One third of IT decision-makers from across Europe don’t fully understand the implications of new security and data protection laws about to sweep the region, with twice that number claiming to have been provided with little or no guidance to help them.
That’s according to new research from FireEye, which commissioned IDG Connect to interview IT pros from the UK, France and Germany about the forthcoming Network and Information Security (NIS) Directive and the EU General Data Protection Regulation (GDPR).
IT departments were expected by most respondents (62%) to have responsibility for assessing compliance requirements and drawing up policy reports and compliance frameworks.
Organizations appeared better prepared for NIS than GDPR, with 39% claiming to have all required measures in place for the former, versus just 20% for the latter.
However, there are concerns over levels of understanding about the impact of the laws.

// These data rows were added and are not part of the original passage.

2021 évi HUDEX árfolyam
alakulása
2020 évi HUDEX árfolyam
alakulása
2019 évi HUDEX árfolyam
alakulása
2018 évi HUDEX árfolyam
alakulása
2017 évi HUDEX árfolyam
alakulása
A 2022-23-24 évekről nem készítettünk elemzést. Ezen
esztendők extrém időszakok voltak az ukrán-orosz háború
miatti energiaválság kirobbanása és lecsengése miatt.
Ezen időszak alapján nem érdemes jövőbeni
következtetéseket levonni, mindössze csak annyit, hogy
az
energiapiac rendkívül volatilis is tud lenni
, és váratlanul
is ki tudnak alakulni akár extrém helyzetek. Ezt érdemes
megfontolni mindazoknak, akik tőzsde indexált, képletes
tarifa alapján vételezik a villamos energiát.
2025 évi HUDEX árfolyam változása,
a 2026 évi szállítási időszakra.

Although two-thirds of respondents claimed to “fully understand” the proposed directive and regulation, the laws have yet to be finalized, and anecdotal evidence points to much confusion still surrounding requirements, FireEye claimed.
Backing this up is the fact that most organizations feel they have received little (42%) or no (20%) clear guidance on NIS and GDPR.
The fact is that they are unlikely to get any help from Europe while legislation is still being finalized, and even after this only policy guidelines rather than specific technical requirements will be forthcoming, claimed the report.
It added:
“This situation may effectively hamstring those IT departments which are either already in the process of upgrading data security provisions, or are planning to do so in the near term, because they cannot be sure the processes solutions they are implementing will deliver compliance at a later date.”
Confusion over NIS mainly centers around which type of organization it covers. At present it is relevant to all bodies which supply critical infrastructure – energy, healthcare, transport, financial services, and so on.
However, this could be extended to other organizations in the future.
When it comes to GDPR, the details are also still yet to be finalized. The earliest date this could happen is 2015 but some commentators are claiming it could take another year to iron out all the issues.
FireEye EMEA CTO, Greg Day, argued that organizations don’t need the finalized legislative plans to start making preparations today.
“The first tip would be to recognize this is not an IT security task but a business task. All appropriate stakeholders need to recognise the implications and plan how they will prepare,” he told Infosecurity.
“If businesses are to meet the requirements, investments in cyber will have to be rebalanced to aid discovery. This must happen in 2015, to allow organisations time in 2016 to develop and test the policies and skills required.”
Day urged organizations to start now by testing their incident discovery and response processes in order to measure “how far you are from your target.”